List of tasks:
• 1. The job posting below says the role centers on improving AI app-networking connections. In one to three sentences, explain what the posting says this work is meant to achieve.
• 2. Answer these questions using the job posting below:
(a) Which company and location are listed at the top?
(b) How many years of relevant experience does the role require?
(c) Which programming languages are named under low-level programming?
• 3. Write the next part of the job posting below, picking up after its final line.

Source extract:
Senior Software Advanced Developer

NVIDIA · Semiconductors · Yokneam, Israel +2

Develop and prototype advancements in distributed training and inference using NVIDIA's Spectrum-X AI fabric, focusing on improving AI app-networking connections through communication refinement, congestion control, NIC firmware coding, and switch SDK features to enhance AI factory efficiency and large-scale AI system development, scaling, and speed.

What you'd actually do

  1. Prototype end-to-end solutions to improve distributed training and disaggregated inference performance.
  2. Analyze and optimize communication flows across application, transport, and network layers.
  3. Develop system software spanning communication libraries, drivers, and firmware integrations.
  4. Collaborate with hardware, firmware, and SDK teams to co-design network features.
  5. Validate and integrate prototypes into NVIDIA’s AI infrastructure and products.

Skills

Required

  • BSc/MSc/PhD in Computer Science or Electrical Engineering
  • 5+ years of relevant experience
  • Deep understanding of networking and communication internals (NCCL, RDMA/RoCE, congestion control)
  • Hands-on experience with HW/SW/FW integration
  • Low-level programming (C/C++, kernel, drivers)
  • Background in distributed training systems (PyTorch DDP, Megatron-LM, DeepSpeed)

Supplied records:
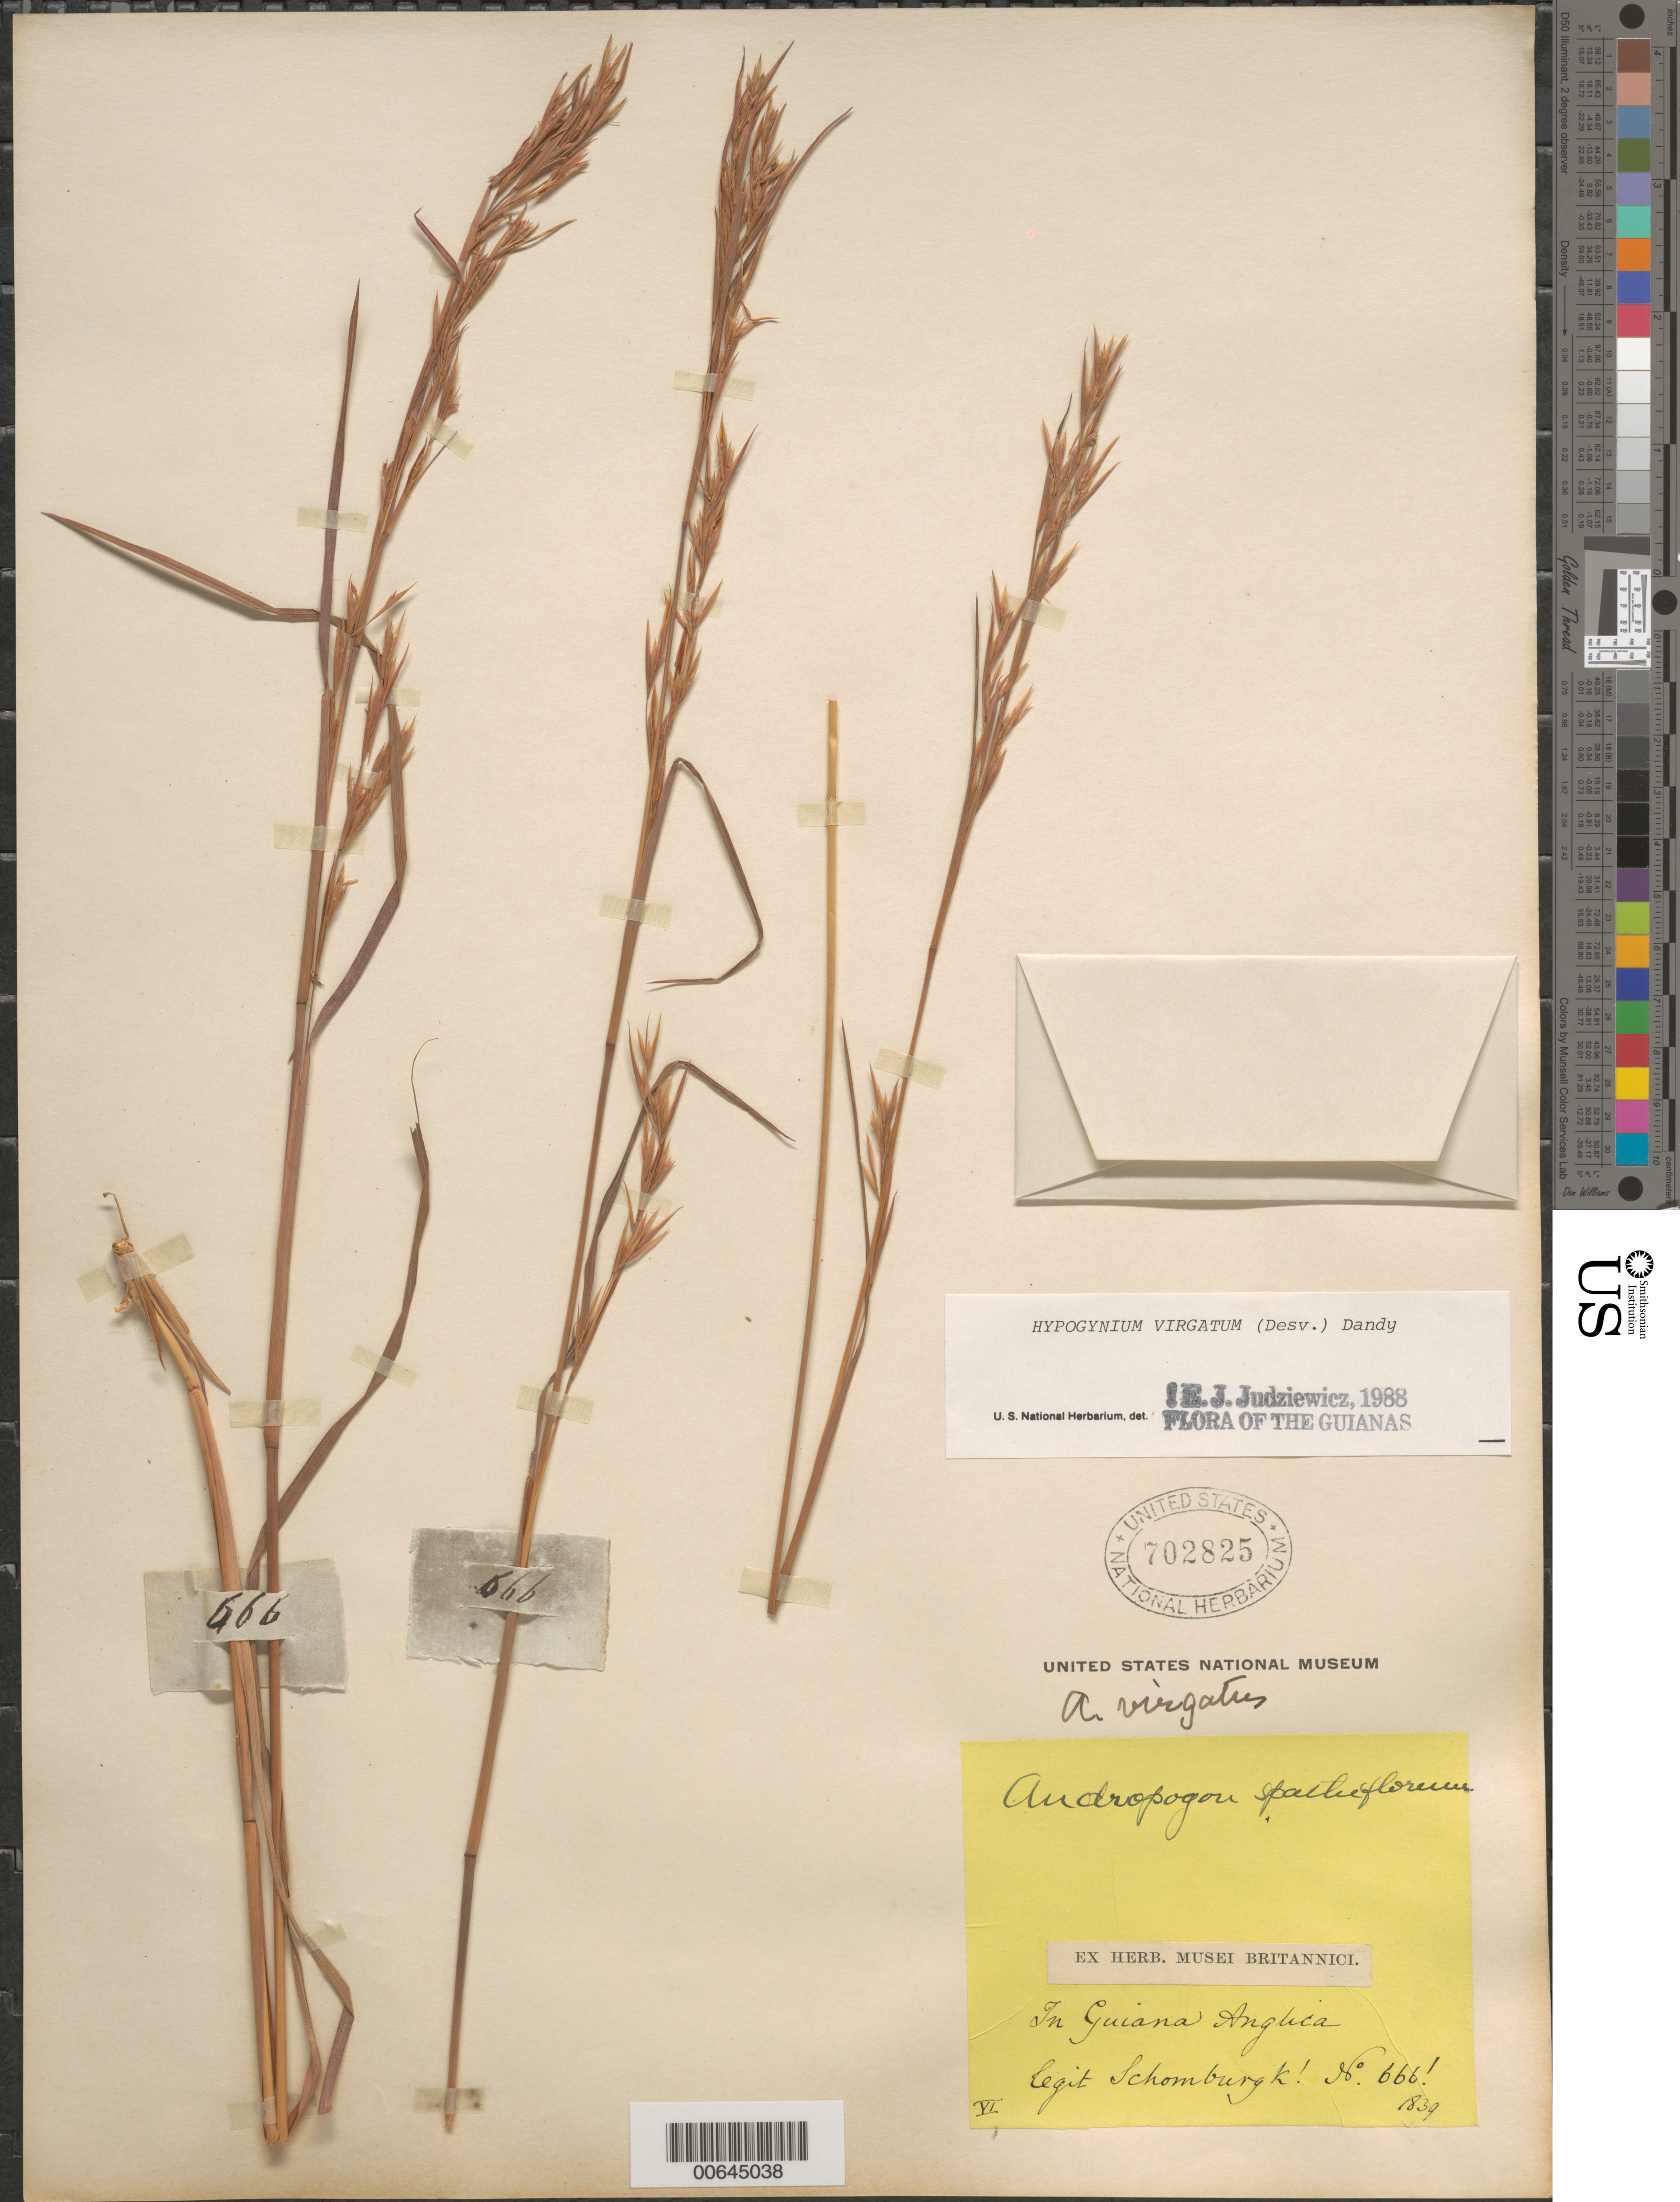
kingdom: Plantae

* * *

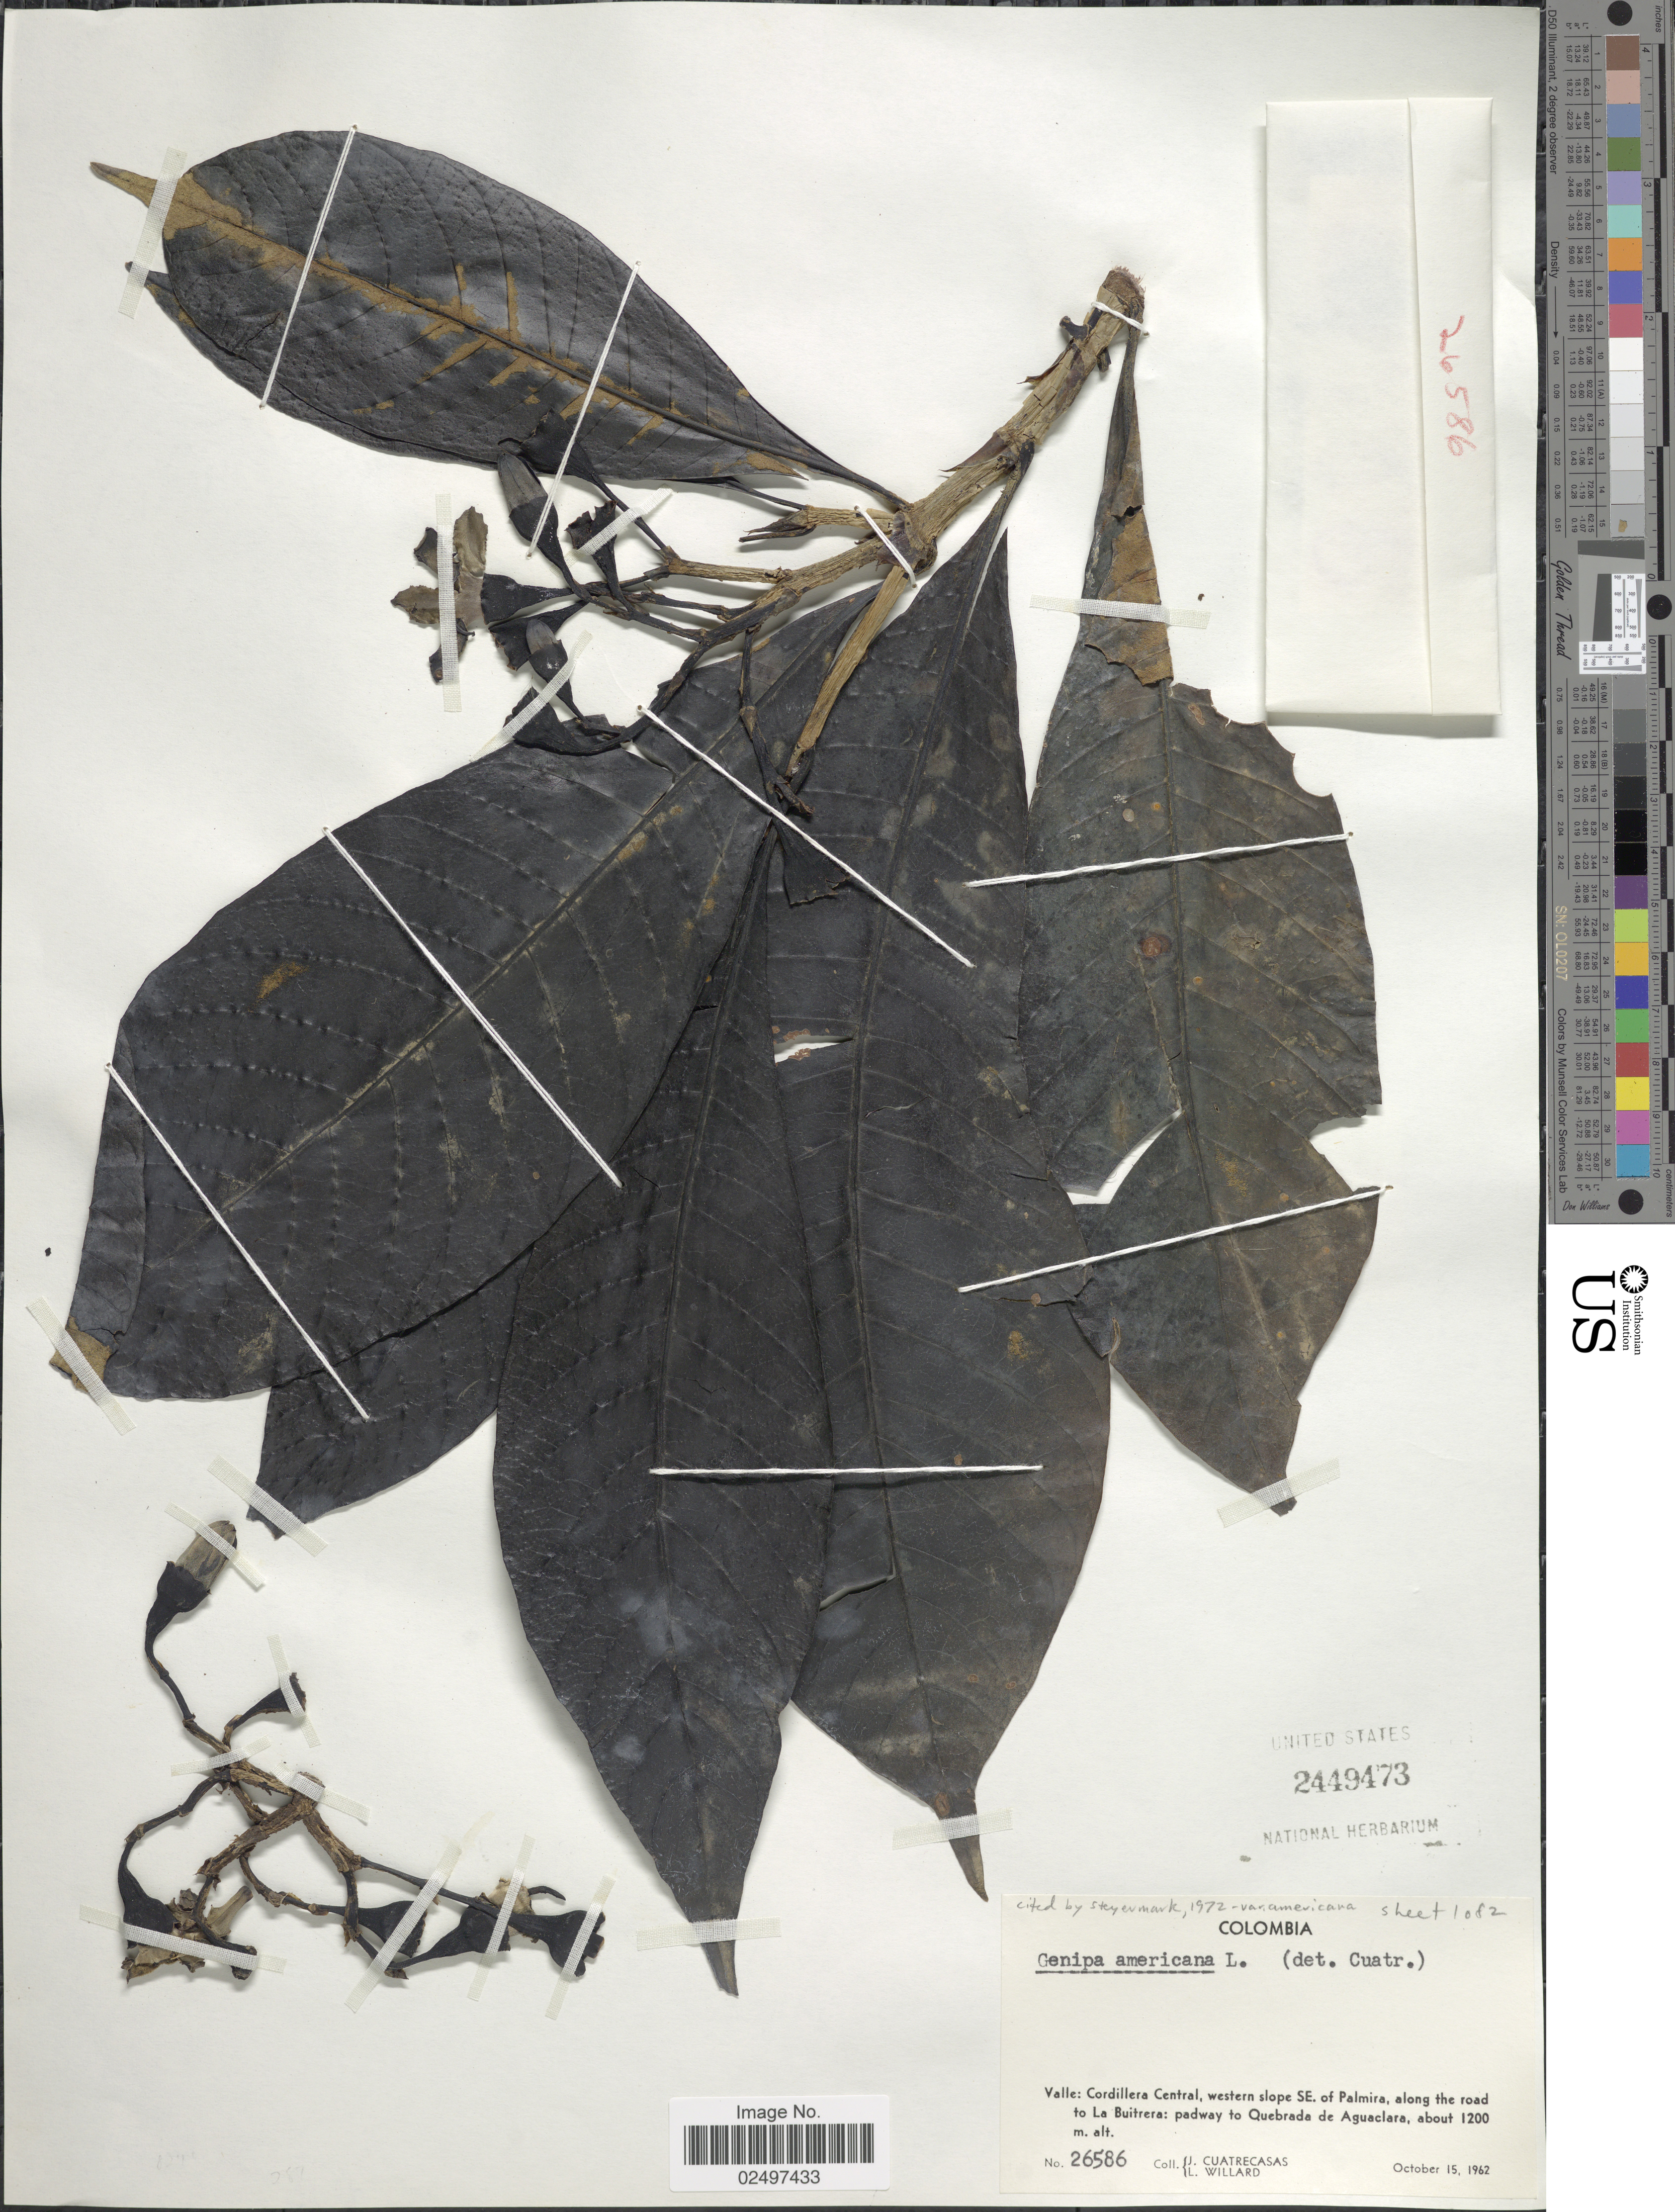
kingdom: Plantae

Outputs in order:
• 1. The work on communication refinement, congestion control, NIC firmware coding, and switch SDK features is meant to enhance AI factory efficiency. It is also meant to advance the development, scaling, and speed of large-scale AI systems.

• 2.
(a) NVIDIA, in Yokneam, Israel.
(b) 5+ years.
(c) C/C++.

• 3.
Nice to have

  • Demonstrated innovation and leadership turning prototypes into impactful product features
  • Experience with programmable data planes (P4, eBPF, DOCA SDK, or switch SDKs)
  • Familiarity with NIC firmware scheduling, in-network compute, or congestion management
  • Contributions to open-source projects, academic papers, or performance benchmarking tools
  • Strong background in AI factory architectures, distributed inference, or network telemetry

What the JD emphasized

  • Deep understanding of networking and communication internals — NCCL, RDMA/RoCE, congestion control.
  • Hands-on experience with HW/SW/FW integration and low-level programming (C/C++, kernel, drivers).
  • Background in distributed training systems (such as PyTorch DDP, Megatron-LM, DeepSpeed).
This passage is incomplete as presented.